START Supplied data

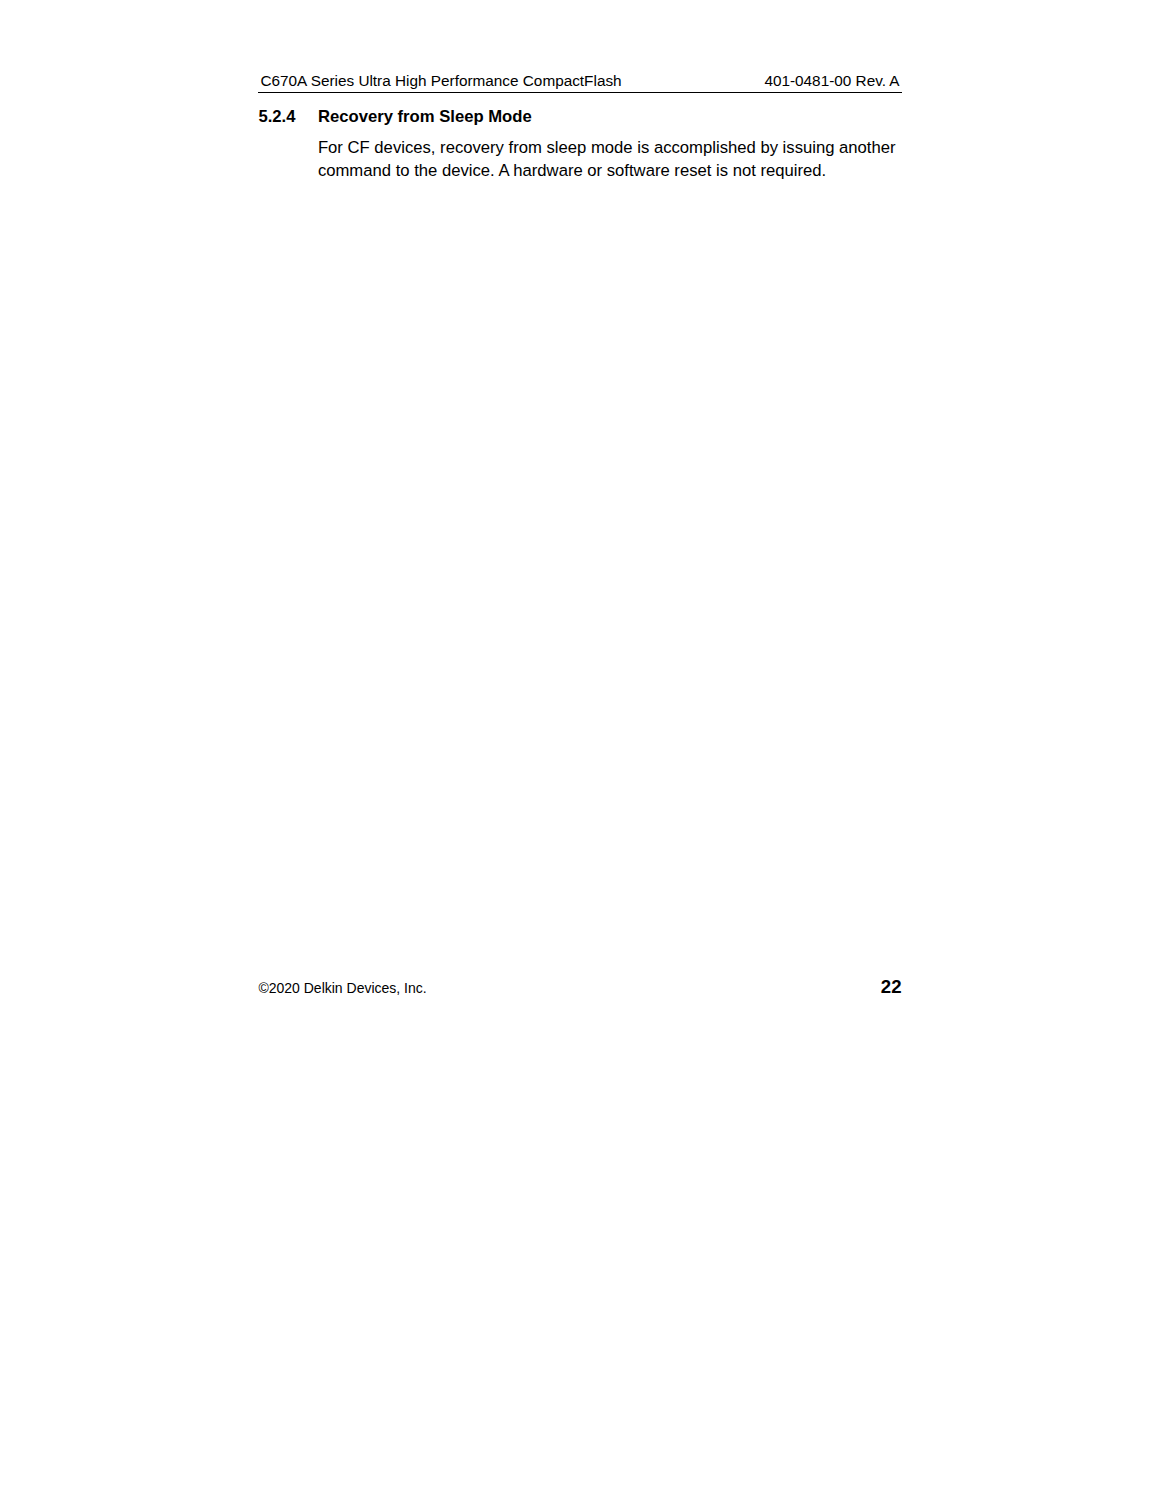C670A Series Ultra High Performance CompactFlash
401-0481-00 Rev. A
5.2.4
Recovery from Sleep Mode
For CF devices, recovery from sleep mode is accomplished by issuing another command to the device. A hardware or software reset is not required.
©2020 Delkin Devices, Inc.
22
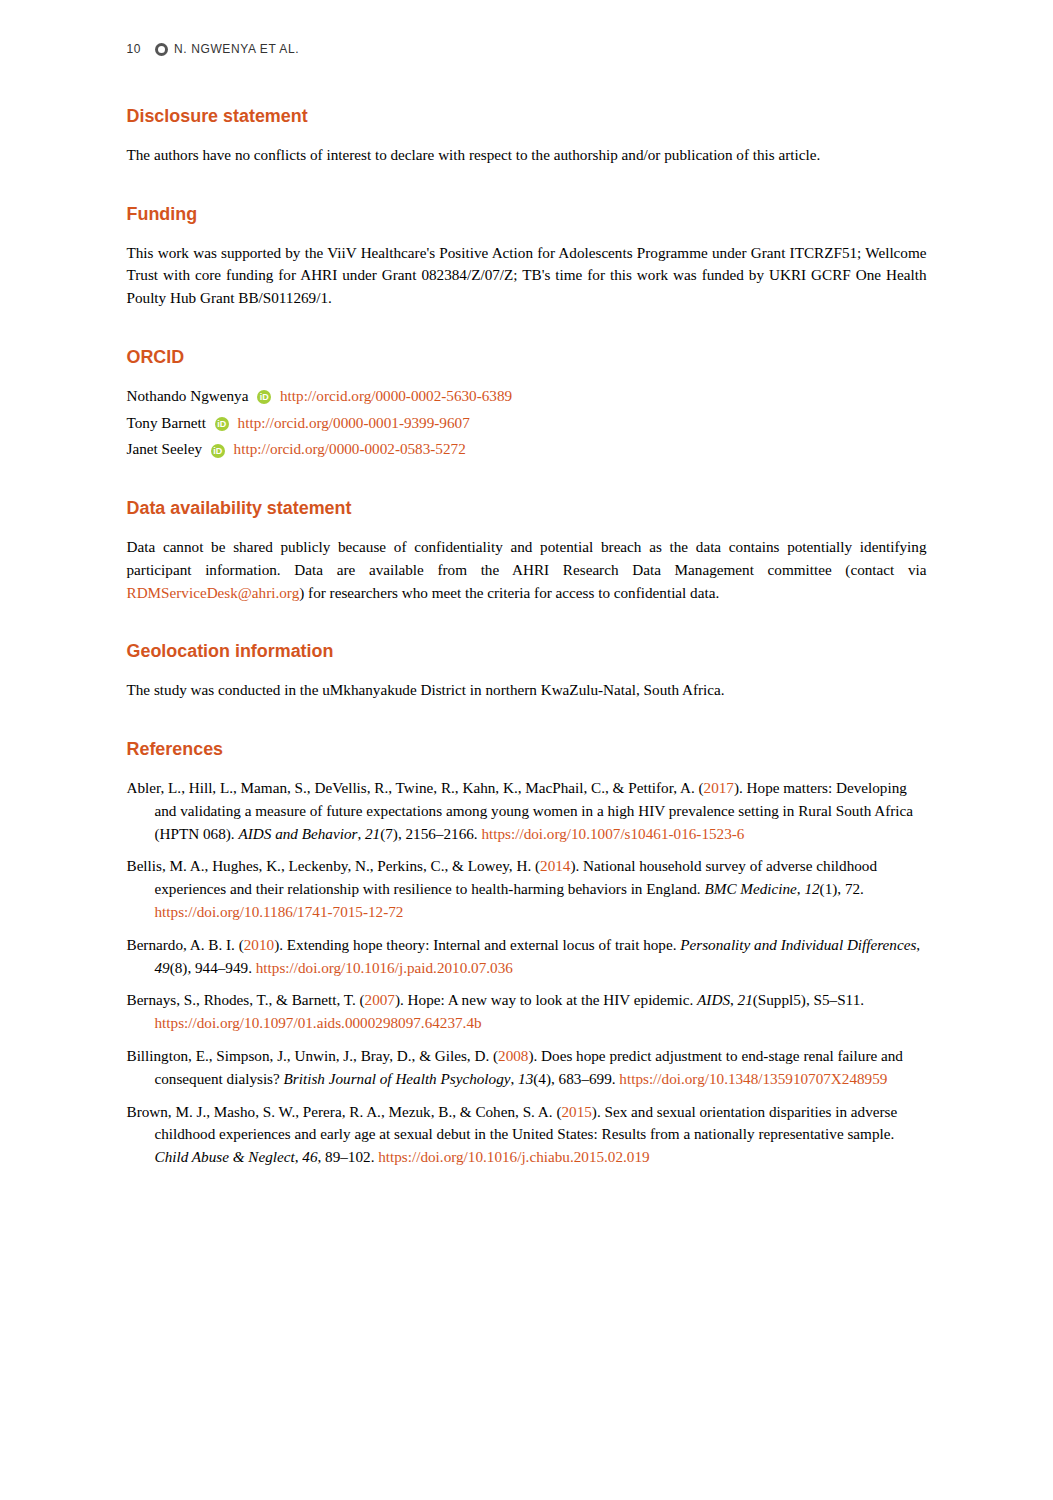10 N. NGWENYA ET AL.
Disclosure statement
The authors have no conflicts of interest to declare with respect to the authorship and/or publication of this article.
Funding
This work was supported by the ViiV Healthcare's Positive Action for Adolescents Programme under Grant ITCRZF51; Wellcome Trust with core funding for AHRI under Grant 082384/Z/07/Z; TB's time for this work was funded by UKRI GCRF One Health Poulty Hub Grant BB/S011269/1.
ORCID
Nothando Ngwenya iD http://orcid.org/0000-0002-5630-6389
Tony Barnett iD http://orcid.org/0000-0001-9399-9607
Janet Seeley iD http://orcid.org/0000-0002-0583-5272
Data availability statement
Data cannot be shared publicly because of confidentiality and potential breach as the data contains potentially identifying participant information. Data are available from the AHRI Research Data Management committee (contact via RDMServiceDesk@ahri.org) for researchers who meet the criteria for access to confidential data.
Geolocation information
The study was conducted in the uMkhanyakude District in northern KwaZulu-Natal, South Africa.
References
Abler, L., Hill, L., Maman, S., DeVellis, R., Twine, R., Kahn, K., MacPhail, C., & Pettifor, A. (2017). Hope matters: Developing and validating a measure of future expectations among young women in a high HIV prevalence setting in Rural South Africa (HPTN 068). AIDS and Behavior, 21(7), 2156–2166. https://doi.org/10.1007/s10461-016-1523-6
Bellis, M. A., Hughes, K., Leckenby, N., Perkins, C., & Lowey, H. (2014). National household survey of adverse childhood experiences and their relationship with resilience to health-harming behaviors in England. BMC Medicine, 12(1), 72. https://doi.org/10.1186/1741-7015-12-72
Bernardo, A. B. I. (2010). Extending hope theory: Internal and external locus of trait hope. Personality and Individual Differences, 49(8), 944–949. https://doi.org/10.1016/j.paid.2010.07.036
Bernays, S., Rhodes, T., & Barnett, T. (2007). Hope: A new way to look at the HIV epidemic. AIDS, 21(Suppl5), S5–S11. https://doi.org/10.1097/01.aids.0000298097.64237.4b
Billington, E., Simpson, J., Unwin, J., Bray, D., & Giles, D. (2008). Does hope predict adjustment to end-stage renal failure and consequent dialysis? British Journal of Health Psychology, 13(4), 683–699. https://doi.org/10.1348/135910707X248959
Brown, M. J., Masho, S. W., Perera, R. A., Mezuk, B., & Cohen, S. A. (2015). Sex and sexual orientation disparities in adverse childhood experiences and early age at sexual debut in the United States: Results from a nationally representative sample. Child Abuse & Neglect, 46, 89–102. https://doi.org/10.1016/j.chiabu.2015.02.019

END Supplied data

Transcribe the entries above verbatim, excluding any image.

C670A Series Ultra High Performance CompactFlash
401-0481-00 Rev. A
5.2.4
Recovery from Sleep Mode
For CF devices, recovery from sleep mode is accomplished by issuing another command to the device. A hardware or software reset is not required.
©2020 Delkin Devices, Inc.
22
10 N. NGWENYA ET AL.
Disclosure statement
The authors have no conflicts of interest to declare with respect to the authorship and/or publication of this article.
Funding
This work was supported by the ViiV Healthcare's Positive Action for Adolescents Programme under Grant ITCRZF51; Wellcome Trust with core funding for AHRI under Grant 082384/Z/07/Z; TB's time for this work was funded by UKRI GCRF One Health Poulty Hub Grant BB/S011269/1.
ORCID
Nothando Ngwenya iD http://orcid.org/0000-0002-5630-6389
Tony Barnett iD http://orcid.org/0000-0001-9399-9607
Janet Seeley iD http://orcid.org/0000-0002-0583-5272
Data availability statement
Data cannot be shared publicly because of confidentiality and potential breach as the data contains potentially identifying participant information. Data are available from the AHRI Research Data Management committee (contact via RDMServiceDesk@ahri.org) for researchers who meet the criteria for access to confidential data.
Geolocation information
The study was conducted in the uMkhanyakude District in northern KwaZulu-Natal, South Africa.
References
Abler, L., Hill, L., Maman, S., DeVellis, R., Twine, R., Kahn, K., MacPhail, C., & Pettifor, A. (2017). Hope matters: Developing and validating a measure of future expectations among young women in a high HIV prevalence setting in Rural South Africa (HPTN 068). AIDS and Behavior, 21(7), 2156–2166. https://doi.org/10.1007/s10461-016-1523-6
Bellis, M. A., Hughes, K., Leckenby, N., Perkins, C., & Lowey, H. (2014). National household survey of adverse childhood experiences and their relationship with resilience to health-harming behaviors in England. BMC Medicine, 12(1), 72. https://doi.org/10.1186/1741-7015-12-72
Bernardo, A. B. I. (2010). Extending hope theory: Internal and external locus of trait hope. Personality and Individual Differences, 49(8), 944–949. https://doi.org/10.1016/j.paid.2010.07.036
Bernays, S., Rhodes, T., & Barnett, T. (2007). Hope: A new way to look at the HIV epidemic. AIDS, 21(Suppl5), S5–S11. https://doi.org/10.1097/01.aids.0000298097.64237.4b
Billington, E., Simpson, J., Unwin, J., Bray, D., & Giles, D. (2008). Does hope predict adjustment to end-stage renal failure and consequent dialysis? British Journal of Health Psychology, 13(4), 683–699. https://doi.org/10.1348/135910707X248959
Brown, M. J., Masho, S. W., Perera, R. A., Mezuk, B., & Cohen, S. A. (2015). Sex and sexual orientation disparities in adverse childhood experiences and early age at sexual debut in the United States: Results from a nationally representative sample. Child Abuse & Neglect, 46, 89–102. https://doi.org/10.1016/j.chiabu.2015.02.019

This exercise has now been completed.